In 1986, Ingvar Kamprad retired from Group Management and became an advisor to the parent company INGKA Holding B.V. Anders Moberg was assigned as the President and CEO of the IKEA Group. In the 1990s, the IKEA Group developed and introduced the first an environmental policy to make sure that the company and its co-workers take environmental responsibility for all activities conducted within its business. Anders Dahlvig replaced Anders Moberg and became the President and CEO of the IKEA Group. In 2000, IKEA realized how the Internet was important and introduced its customers e-shopping in Sweden and Denmark. Since then many IKEA stores launched online shopping in many other countries.
Ingvar Kamprad has been married twice. His first wife was Kerstin Wadling who born him a daughter, Annika Kihlbom. However, it was his second wife Margaretha Kamprad-Stennert who helped him to fulfill the dream of IKEA. His wife passed away due to an undisclosed disease in 2011 at the age of 71. She born him three sons: Peter, Jonas, and Mathias.

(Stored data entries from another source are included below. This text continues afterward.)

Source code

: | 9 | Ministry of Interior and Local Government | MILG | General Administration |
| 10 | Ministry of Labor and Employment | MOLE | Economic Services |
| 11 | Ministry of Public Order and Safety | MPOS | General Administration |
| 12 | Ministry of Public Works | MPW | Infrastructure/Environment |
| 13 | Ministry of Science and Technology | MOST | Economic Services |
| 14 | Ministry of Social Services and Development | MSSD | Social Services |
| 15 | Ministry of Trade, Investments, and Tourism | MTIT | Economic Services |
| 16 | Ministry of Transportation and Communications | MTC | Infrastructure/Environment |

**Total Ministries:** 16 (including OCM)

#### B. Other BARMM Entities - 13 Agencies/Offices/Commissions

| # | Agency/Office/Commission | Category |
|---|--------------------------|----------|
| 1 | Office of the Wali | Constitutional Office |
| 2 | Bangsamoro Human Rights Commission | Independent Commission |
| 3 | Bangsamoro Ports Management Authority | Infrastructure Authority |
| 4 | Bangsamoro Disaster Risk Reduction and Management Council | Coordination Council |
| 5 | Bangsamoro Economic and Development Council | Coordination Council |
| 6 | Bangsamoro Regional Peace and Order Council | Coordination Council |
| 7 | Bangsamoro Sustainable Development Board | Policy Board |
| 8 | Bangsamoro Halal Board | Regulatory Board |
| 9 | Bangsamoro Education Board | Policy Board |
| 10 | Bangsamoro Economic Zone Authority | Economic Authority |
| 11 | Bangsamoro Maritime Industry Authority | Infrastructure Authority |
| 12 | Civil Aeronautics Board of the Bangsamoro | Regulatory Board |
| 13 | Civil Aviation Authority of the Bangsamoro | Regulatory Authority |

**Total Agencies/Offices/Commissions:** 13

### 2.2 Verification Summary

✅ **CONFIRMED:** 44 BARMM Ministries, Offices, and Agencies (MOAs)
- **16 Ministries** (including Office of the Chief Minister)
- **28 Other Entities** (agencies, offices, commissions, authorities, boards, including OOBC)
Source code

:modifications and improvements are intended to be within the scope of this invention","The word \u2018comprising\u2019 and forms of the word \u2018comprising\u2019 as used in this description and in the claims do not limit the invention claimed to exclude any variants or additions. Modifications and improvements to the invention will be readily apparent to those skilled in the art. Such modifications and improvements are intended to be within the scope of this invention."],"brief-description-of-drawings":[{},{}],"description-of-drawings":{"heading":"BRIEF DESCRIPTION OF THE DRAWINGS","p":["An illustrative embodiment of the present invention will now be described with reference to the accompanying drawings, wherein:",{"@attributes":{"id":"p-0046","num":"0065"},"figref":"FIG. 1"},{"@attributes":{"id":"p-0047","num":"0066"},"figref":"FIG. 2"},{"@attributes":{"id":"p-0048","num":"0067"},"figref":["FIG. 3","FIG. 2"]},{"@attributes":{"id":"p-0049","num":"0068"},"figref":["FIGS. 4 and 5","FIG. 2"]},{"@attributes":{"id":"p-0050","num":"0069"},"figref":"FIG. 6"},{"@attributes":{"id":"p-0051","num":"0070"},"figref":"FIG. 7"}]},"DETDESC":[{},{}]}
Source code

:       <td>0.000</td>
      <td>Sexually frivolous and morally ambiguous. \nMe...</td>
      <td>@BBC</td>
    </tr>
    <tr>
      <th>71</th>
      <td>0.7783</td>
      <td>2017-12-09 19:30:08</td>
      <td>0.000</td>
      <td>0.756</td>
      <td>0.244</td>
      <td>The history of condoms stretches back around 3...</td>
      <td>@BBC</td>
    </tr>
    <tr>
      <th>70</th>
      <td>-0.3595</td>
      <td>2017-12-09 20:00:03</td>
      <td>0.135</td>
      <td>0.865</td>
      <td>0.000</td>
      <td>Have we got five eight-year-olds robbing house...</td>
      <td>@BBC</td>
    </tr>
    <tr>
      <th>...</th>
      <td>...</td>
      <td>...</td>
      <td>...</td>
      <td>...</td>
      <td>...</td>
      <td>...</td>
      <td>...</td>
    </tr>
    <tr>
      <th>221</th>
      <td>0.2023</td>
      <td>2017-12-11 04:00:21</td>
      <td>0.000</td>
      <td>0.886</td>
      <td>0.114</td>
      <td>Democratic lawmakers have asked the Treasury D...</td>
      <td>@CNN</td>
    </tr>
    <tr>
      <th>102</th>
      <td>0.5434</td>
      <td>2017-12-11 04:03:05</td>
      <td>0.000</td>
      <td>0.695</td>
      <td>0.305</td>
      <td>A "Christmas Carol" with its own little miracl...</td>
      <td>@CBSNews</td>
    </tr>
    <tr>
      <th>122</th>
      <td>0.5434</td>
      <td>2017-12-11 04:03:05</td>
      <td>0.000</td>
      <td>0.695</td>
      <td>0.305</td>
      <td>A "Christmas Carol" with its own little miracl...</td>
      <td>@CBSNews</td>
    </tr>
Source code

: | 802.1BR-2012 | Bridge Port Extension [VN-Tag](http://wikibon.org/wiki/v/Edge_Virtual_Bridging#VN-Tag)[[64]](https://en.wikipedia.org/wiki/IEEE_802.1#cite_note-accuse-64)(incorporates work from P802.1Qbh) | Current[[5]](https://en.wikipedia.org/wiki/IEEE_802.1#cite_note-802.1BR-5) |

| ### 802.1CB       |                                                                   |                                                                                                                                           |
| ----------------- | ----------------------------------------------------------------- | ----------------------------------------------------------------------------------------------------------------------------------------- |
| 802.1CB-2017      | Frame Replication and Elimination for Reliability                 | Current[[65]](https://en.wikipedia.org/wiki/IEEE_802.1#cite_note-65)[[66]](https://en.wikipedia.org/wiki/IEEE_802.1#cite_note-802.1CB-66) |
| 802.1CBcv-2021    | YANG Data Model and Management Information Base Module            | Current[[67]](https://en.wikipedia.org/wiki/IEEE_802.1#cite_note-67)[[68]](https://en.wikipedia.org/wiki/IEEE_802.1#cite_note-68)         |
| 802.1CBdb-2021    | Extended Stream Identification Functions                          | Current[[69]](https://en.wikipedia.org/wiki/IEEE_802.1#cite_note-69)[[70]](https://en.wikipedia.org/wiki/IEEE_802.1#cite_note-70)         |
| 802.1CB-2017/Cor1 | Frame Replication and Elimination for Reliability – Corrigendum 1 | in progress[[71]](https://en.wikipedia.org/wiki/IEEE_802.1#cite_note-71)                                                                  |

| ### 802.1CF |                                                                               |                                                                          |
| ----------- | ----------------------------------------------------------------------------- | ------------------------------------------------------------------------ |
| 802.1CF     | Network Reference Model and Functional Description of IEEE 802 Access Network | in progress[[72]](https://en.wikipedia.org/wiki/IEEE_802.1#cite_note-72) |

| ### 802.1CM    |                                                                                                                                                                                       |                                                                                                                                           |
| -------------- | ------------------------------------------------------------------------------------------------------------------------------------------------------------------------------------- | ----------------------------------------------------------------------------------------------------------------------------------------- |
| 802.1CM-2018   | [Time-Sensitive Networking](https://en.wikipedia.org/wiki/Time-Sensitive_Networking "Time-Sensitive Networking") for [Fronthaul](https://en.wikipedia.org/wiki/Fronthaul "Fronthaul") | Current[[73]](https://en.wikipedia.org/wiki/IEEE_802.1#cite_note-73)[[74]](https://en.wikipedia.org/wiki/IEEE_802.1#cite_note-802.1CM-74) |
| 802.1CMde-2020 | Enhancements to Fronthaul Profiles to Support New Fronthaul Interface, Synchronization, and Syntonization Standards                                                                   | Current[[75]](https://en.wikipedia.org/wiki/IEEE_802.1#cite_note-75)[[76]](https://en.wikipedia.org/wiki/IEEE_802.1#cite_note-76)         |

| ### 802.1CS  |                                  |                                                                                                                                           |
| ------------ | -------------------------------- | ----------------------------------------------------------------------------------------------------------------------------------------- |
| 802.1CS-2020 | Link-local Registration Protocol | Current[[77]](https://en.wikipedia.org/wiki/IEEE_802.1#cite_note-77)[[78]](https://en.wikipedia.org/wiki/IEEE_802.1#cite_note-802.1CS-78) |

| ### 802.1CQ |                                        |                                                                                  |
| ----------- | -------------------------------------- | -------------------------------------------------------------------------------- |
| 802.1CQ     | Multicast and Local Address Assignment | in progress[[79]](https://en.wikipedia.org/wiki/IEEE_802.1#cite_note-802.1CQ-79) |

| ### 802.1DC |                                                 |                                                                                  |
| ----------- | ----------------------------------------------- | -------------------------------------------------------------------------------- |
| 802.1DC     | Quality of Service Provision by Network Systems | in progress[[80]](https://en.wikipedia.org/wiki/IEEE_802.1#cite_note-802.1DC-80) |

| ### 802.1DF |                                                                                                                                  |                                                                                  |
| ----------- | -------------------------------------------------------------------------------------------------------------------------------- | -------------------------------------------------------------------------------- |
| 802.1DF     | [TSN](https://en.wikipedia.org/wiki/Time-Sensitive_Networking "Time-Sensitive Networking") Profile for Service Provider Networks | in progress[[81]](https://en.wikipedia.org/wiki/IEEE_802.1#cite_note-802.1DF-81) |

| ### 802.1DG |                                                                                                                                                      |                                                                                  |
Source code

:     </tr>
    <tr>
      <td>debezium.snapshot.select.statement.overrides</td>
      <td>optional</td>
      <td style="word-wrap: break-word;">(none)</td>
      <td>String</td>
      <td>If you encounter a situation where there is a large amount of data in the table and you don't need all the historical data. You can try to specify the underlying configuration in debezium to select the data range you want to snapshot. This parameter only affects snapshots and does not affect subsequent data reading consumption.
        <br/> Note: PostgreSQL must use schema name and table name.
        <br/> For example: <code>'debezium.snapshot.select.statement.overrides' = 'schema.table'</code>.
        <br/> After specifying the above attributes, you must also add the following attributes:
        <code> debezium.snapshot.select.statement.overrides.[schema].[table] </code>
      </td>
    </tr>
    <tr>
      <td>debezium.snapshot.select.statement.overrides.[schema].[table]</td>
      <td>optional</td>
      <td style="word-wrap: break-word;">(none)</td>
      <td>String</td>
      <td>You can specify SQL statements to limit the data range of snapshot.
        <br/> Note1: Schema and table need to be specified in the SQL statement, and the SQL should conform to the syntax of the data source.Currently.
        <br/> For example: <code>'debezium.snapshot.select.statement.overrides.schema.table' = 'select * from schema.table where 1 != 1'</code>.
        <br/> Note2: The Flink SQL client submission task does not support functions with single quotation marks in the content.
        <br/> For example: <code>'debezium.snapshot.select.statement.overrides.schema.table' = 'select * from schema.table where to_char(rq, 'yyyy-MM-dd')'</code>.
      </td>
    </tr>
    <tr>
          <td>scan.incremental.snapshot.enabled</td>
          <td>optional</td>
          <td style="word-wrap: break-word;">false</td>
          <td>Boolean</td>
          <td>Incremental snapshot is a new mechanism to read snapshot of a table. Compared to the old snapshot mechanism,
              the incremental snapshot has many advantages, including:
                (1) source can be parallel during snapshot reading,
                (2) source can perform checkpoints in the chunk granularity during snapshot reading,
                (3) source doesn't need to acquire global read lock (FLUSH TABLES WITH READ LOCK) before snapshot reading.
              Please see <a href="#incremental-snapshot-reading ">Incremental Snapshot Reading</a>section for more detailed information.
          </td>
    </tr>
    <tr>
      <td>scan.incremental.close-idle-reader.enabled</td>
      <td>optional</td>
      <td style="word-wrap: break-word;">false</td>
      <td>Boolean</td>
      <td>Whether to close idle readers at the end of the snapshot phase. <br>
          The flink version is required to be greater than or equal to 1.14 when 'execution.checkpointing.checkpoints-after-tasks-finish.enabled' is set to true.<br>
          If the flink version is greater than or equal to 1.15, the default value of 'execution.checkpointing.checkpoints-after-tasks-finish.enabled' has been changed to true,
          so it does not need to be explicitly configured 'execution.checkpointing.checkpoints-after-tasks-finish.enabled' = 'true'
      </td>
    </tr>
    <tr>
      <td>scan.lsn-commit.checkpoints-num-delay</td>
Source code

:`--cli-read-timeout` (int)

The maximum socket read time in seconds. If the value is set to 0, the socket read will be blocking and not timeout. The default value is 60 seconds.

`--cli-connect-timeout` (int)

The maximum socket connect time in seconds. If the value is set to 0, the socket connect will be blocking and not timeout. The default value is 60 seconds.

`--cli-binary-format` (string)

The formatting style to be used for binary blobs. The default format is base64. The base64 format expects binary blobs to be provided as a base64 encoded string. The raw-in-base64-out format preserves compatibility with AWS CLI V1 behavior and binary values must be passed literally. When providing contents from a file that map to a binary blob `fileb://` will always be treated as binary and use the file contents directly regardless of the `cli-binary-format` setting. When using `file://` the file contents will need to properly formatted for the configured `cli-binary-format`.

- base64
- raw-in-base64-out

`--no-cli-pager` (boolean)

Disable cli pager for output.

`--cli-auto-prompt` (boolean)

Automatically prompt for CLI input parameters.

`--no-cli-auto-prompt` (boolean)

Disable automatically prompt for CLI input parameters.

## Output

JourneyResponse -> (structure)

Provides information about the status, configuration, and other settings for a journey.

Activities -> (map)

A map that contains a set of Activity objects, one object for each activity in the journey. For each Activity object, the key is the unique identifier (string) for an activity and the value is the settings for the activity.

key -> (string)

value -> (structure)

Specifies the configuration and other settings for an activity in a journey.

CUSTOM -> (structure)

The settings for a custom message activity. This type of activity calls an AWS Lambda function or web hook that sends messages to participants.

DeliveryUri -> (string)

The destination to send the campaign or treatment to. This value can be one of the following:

Further history of IKEA cannot be called cloudless as there are many competitors such as Argos (Italy), Ilva (Denmark) and others. But Ingvar Kamprad knows that his stores offer customers everything essential where they can get visual and tactile sensations and the real pleasure of being there. Ingvar Kamprad net worth was $3.8 Billion as of November 2014. The current IKEA Group’s President and CEO is Peter Agnefjäll, who was assigned to this position on September 01, 2013, and who gained deep and broad knowledge, experience from IKEA.
Ingvar Kamprad died in his sleep on January 27, 2018. The cause of death was natural causes. He aged 91.
We hope you have enjoyed reading Ingvar Kamprad biography and fantastic success story of IKEA and it has inspired you to new discoveries and inventions.